Google creates Tx-LLM for drug discovery and therapeutic development
Google Research and Google DeepMind recently released a paper announcing the creation of a new LLM for drug discovery and therapeutic development dubbed Tx-LLM, fine-tuned from PaLM-2.
Tx-LLM utilizes the tech giant’s PaLM-2, its generative AI technology that uses Google’s LLMs to answer medical questions.
The drug discovery-focused LLM was trained using 709 datasets to target 66 tasks across the various stages of drug discovery, including evaluating efficacy and safety, predicting targets, and predicting ease of manufacturing.
The LLM constructs the Therapeutics instruction Tuning (TxT) collection by interleaving free-text instructions with representations of small molecules, such as SMILES strings for small molecules.
SMILES, or Simplified Molecular Input Line Entry System, is a typographical method using printable characters that represent molecules and reactions.
TxT was then used to prompt and fine-tune Tx-LLM, the therapeutics large language model, to solve classification, regression and generation tasks involved with drug discovery and therapeutic development.
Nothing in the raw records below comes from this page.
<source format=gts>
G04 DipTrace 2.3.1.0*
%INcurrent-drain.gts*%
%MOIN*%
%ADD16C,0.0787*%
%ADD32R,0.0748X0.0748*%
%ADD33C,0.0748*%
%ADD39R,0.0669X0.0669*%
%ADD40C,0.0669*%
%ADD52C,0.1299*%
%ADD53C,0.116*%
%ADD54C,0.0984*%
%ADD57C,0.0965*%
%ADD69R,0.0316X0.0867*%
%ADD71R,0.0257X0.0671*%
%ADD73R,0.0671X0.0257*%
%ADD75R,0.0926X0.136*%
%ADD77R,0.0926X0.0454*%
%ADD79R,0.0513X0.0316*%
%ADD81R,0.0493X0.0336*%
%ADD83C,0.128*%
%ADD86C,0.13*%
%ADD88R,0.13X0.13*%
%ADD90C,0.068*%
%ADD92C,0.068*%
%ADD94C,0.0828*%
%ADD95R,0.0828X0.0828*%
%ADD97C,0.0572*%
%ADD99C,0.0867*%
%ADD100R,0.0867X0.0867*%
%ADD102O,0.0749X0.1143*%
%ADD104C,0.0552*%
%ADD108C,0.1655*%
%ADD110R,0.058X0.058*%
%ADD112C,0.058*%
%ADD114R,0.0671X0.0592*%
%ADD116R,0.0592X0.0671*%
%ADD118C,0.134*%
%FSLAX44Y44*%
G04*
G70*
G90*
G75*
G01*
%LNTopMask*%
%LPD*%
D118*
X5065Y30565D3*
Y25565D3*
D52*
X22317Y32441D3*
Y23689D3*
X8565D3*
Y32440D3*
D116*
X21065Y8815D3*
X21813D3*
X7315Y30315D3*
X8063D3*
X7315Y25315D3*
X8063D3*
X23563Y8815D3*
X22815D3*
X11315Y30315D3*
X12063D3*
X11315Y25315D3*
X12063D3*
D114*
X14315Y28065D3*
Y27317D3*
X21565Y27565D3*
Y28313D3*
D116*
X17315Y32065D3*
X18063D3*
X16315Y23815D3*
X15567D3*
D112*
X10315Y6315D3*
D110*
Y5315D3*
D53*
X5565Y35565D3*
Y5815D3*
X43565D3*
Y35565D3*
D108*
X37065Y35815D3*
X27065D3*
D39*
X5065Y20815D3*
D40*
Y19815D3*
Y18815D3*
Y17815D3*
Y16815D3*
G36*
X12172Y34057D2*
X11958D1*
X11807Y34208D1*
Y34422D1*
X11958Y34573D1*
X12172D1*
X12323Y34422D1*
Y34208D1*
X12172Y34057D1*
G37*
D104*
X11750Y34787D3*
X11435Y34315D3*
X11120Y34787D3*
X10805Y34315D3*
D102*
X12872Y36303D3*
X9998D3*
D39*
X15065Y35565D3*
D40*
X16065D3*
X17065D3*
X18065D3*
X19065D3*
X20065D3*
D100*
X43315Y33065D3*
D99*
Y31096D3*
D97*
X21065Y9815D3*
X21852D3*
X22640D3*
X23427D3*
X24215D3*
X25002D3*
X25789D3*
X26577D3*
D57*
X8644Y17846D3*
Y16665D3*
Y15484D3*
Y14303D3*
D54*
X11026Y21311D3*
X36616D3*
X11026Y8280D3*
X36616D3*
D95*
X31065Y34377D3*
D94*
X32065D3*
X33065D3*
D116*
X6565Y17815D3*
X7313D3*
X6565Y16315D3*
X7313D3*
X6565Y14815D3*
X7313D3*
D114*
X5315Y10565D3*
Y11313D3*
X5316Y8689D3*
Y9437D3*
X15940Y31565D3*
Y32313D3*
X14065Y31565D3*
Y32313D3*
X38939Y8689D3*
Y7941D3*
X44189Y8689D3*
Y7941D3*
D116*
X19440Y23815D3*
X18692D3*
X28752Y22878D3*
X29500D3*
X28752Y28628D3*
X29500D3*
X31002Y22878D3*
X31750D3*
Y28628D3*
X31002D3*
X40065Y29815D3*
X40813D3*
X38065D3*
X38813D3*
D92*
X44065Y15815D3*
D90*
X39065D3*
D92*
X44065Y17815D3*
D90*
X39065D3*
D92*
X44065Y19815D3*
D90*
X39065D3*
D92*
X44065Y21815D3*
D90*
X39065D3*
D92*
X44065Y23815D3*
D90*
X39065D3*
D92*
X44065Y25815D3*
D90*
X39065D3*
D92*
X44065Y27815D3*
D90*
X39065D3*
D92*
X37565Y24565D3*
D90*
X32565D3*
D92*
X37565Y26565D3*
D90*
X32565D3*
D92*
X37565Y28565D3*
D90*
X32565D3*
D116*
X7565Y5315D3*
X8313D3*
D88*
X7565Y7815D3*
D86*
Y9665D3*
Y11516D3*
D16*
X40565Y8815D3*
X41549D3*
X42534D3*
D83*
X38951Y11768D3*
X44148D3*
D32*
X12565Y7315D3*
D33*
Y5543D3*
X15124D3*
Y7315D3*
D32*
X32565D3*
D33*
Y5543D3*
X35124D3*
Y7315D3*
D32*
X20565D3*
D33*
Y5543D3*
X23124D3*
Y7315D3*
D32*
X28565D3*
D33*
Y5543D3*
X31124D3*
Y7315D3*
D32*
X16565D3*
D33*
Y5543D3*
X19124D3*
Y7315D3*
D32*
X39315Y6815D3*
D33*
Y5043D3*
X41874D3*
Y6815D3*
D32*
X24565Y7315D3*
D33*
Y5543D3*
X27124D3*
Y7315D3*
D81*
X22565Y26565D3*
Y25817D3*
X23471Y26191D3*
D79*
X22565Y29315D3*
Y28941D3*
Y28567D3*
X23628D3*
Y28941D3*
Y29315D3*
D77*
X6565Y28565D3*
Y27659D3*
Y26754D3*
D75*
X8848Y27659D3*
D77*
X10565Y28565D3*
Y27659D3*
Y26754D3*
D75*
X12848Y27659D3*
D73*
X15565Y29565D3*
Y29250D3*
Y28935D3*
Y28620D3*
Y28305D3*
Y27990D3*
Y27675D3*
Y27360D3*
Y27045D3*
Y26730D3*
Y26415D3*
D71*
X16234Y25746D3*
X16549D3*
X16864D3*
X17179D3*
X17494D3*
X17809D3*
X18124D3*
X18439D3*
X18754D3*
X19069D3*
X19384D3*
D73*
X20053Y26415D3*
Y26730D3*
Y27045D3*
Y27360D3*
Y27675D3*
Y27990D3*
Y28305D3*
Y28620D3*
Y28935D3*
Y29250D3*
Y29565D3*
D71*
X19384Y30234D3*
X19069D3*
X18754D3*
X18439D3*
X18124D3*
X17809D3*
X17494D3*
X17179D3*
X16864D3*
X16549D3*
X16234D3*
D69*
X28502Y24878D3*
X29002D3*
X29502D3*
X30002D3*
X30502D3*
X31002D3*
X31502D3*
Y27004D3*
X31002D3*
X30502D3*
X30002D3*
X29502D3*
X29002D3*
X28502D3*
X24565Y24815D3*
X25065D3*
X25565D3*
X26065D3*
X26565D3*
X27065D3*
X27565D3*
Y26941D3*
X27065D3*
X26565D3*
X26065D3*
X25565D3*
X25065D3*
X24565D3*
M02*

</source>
To use TxT to predict drug synergy, the researchers used prompts composed of instructions, context and a question.
Tx-LLM performed above or near the state of the art (SOTA) models for 43 out of 66 tasks, and exceeded SOTA models on 22 tasks.
“Interestingly, we find evidence of positive transfer between datasets with diverse drug types, as training on datasets including biological sequences improves performances on molecular datasets,” the authors wrote.
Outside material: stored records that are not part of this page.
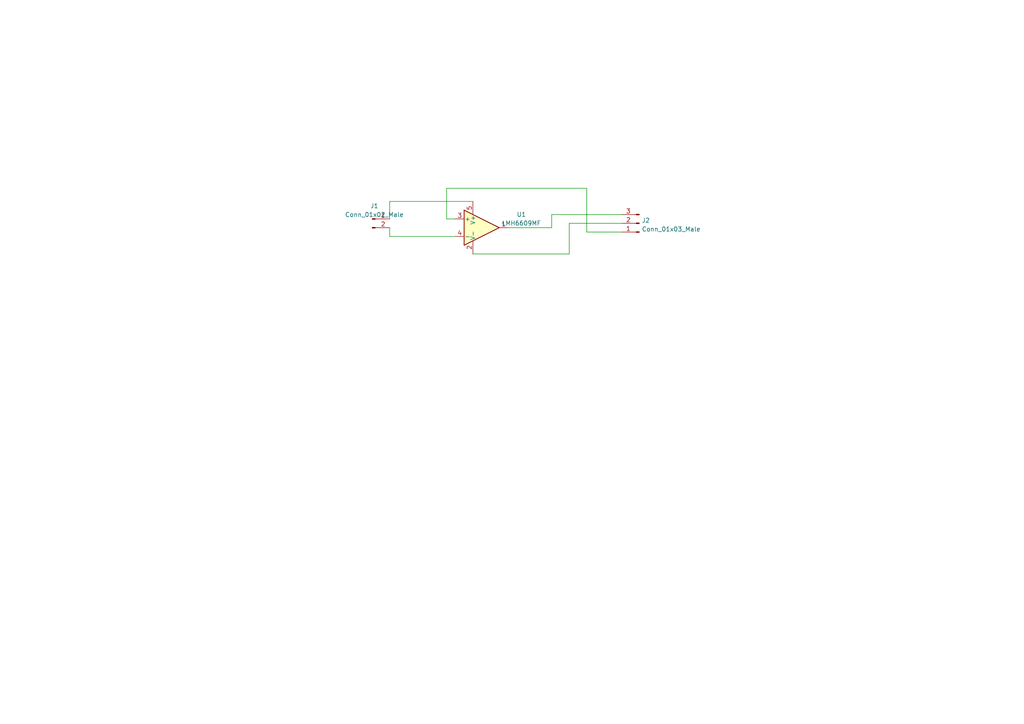
<source format=kicad_sch>
(kicad_sch (version 20211123) (generator eeschema)

  (uuid c5eb1e4c-ce83-470e-8f32-e20ff1f886a3)

  (paper "A4")

  


  (wire (pts (xy 170.18 67.31) (xy 180.34 67.31))
    (stroke (width 0) (type default) (color 0 0 0 0))
    (uuid 0390ef39-01df-4706-8bd1-002e0ae97d11)
  )
  (wire (pts (xy 129.54 54.61) (xy 170.18 54.61))
    (stroke (width 0) (type default) (color 0 0 0 0))
    (uuid 0cff9f4b-de24-4f7f-87cf-a99f632ba638)
  )
  (wire (pts (xy 165.1 64.77) (xy 180.34 64.77))
    (stroke (width 0) (type default) (color 0 0 0 0))
    (uuid 1a0a1ce6-502a-4801-ae4c-77cda06961a9)
  )
  (wire (pts (xy 137.16 58.42) (xy 113.03 58.42))
    (stroke (width 0) (type default) (color 0 0 0 0))
    (uuid 341c139b-89f6-4b40-837f-e01e8a8071a4)
  )
  (wire (pts (xy 160.02 62.23) (xy 180.34 62.23))
    (stroke (width 0) (type default) (color 0 0 0 0))
    (uuid 4369ab88-9a79-4c45-9a19-cb2aa90562c7)
  )
  (wire (pts (xy 170.18 54.61) (xy 170.18 67.31))
    (stroke (width 0) (type default) (color 0 0 0 0))
    (uuid 5adf54c6-a2f9-483d-ac42-47e0e7f8b81d)
  )
  (wire (pts (xy 165.1 73.66) (xy 165.1 64.77))
    (stroke (width 0) (type default) (color 0 0 0 0))
    (uuid 5fc24e76-d837-4507-9ff7-9b9aca4829a7)
  )
  (wire (pts (xy 113.03 68.58) (xy 113.03 66.04))
    (stroke (width 0) (type default) (color 0 0 0 0))
    (uuid 77cc3e79-9e03-4c5b-9950-dac55ad01c87)
  )
  (wire (pts (xy 160.02 66.04) (xy 160.02 62.23))
    (stroke (width 0) (type default) (color 0 0 0 0))
    (uuid 77ceb087-6d99-4591-bb95-b8b0e98617b2)
  )
  (wire (pts (xy 113.03 68.58) (xy 132.08 68.58))
    (stroke (width 0) (type default) (color 0 0 0 0))
    (uuid 83d97768-449c-48d8-b275-f21273e32f82)
  )
  (wire (pts (xy 137.16 73.66) (xy 165.1 73.66))
    (stroke (width 0) (type default) (color 0 0 0 0))
    (uuid 913c2881-6476-48a4-bc70-41671c156d63)
  )
  (wire (pts (xy 132.08 63.5) (xy 129.54 63.5))
    (stroke (width 0) (type default) (color 0 0 0 0))
    (uuid 9eeaad19-2968-4062-8a3e-405fb760b390)
  )
  (wire (pts (xy 113.03 58.42) (xy 113.03 63.5))
    (stroke (width 0) (type default) (color 0 0 0 0))
    (uuid aff7249d-1a70-46a9-947a-070a2f7d9e4a)
  )
  (wire (pts (xy 147.32 66.04) (xy 160.02 66.04))
    (stroke (width 0) (type default) (color 0 0 0 0))
    (uuid b23e6096-bd49-463c-8cd1-367159652cee)
  )
  (wire (pts (xy 129.54 63.5) (xy 129.54 54.61))
    (stroke (width 0) (type default) (color 0 0 0 0))
    (uuid cf5e3496-76c8-45ee-aa22-86b53adca46e)
  )

  (symbol (lib_id "Connector:Conn_01x02_Male") (at 107.95 63.5 0) (unit 1)
    (in_bom yes) (on_board yes) (fields_autoplaced)
    (uuid 2d52e758-eed7-42c7-93bb-a0fb4b4f3f20)
    (property "Reference" "J1" (id 0) (at 108.585 59.724 0))
    (property "Value" "Conn_01x02_Male" (id 1) (at 108.585 62.2609 0))
    (property "Footprint" "Connector_PinHeader_2.54mm:PinHeader_1x02_P2.54mm_Vertical" (id 2) (at 107.95 63.5 0)
      (effects (font (size 1.27 1.27)) hide)
    )
    (property "Datasheet" "~" (id 3) (at 107.95 63.5 0)
      (effects (font (size 1.27 1.27)) hide)
    )
    (pin "1" (uuid 986bf5cf-47dd-4018-b74e-cd8c7d194291))
    (pin "2" (uuid 5480e769-7db9-4f17-992d-30475b417b1d))
  )

  (symbol (lib_id "Amplifier_Operational:LMH6609MF") (at 139.7 66.04 0) (unit 1)
    (in_bom yes) (on_board yes) (fields_autoplaced)
    (uuid 893e404c-85a0-48e8-9725-eef1b796e7fd)
    (property "Reference" "U1" (id 0) (at 151.2154 62.2133 0))
    (property "Value" "LMH6609MF" (id 1) (at 151.2154 64.7502 0))
    (property "Footprint" "Package_TO_SOT_SMD:SOT-23-5" (id 2) (at 137.16 71.12 0)
      (effects (font (size 1.27 1.27)) (justify left) hide)
    )
    (property "Datasheet" "http://www.ti.com/lit/ds/symlink/lmh6609.pdf" (id 3) (at 139.7 60.96 0)
      (effects (font (size 1.27 1.27)) hide)
    )
    (pin "2" (uuid 436937bc-ec66-4fa5-bfce-abac93d55497))
    (pin "5" (uuid 3a6e83fd-c5eb-4fa7-b068-9d70284c7a10))
    (pin "1" (uuid 6ef139b4-3ba3-4cdc-b888-89de3792c315))
    (pin "3" (uuid c1a46e10-33c6-4ee8-8ac3-af2f927d54a7))
    (pin "4" (uuid 062f6c01-892e-4432-b018-78dd0c56a985))
  )

  (symbol (lib_id "Connector:Conn_01x03_Male") (at 185.42 64.77 180) (unit 1)
    (in_bom yes) (on_board yes) (fields_autoplaced)
    (uuid e95929ca-0dd5-4d4b-a95c-b3d87f769fee)
    (property "Reference" "J2" (id 0) (at 186.1312 63.9353 0)
      (effects (font (size 1.27 1.27)) (justify right))
    )
    (property "Value" "Conn_01x03_Male" (id 1) (at 186.1312 66.4722 0)
      (effects (font (size 1.27 1.27)) (justify right))
    )
    (property "Footprint" "Connector_PinHeader_2.54mm:PinHeader_1x03_P2.54mm_Vertical" (id 2) (at 185.42 64.77 0)
      (effects (font (size 1.27 1.27)) hide)
    )
    (property "Datasheet" "~" (id 3) (at 185.42 64.77 0)
      (effects (font (size 1.27 1.27)) hide)
    )
    (pin "1" (uuid cf3742b4-b0be-438f-9d82-b93682463e29))
    (pin "2" (uuid 28a411b2-e67e-4d7f-b898-9e034064b536))
    (pin "3" (uuid 9d89e6d4-5fa4-4616-a331-35d13f3db39b))
  )

  (sheet_instances
    (path "/" (page "1"))
  )

  (symbol_instances
    (path "/2d52e758-eed7-42c7-93bb-a0fb4b4f3f20"
      (reference "J1") (unit 1) (value "Conn_01x02_Male") (footprint "Connector_PinHeader_2.54mm:PinHeader_1x02_P2.54mm_Vertical")
    )
    (path "/e95929ca-0dd5-4d4b-a95c-b3d87f769fee"
      (reference "J2") (unit 1) (value "Conn_01x03_Male") (footprint "Connector_PinHeader_2.54mm:PinHeader_1x03_P2.54mm_Vertical")
    )
    (path "/893e404c-85a0-48e8-9725-eef1b796e7fd"
      (reference "U1") (unit 1) (value "LMH6609MF") (footprint "Package_TO_SOT_SMD:SOT-23-5")
    )
  )
)

</source>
“The proposed Tx-LLM shows promise as an end-to-end therapeutic development assist, allowing one to query a single model for multiple steps of the development pipeline.”
THE LARGER TREND
Med-PaLM 2 was released in March of last year, and was found to generate more comprehensive answers to medical questions than the tech giant’s original version, Med-PaLM.
Artificial intelligence capabilities are increasingly being used in drug discovery.
In December, Absci, a startup focused on developing generative AI antibody discovery technology, announced a potential $247 million partnership with pharma giant AstraZeneca to expedite the discovery of novel cancer treatments using genAI technology.
A month before, IBM and Boehringer Ingelheim, a German pharma company, announced a collaboration to harness the power of genAI and foundation models to further biologic drug discovery.
Other companies in the space include California-based AI drug-discovery startup Genesis, publicly listed Daewoong Pharmaceutical and Israel-based AION Labs, an AI-enabled drug-discovery partnership between global pharma and tech companies.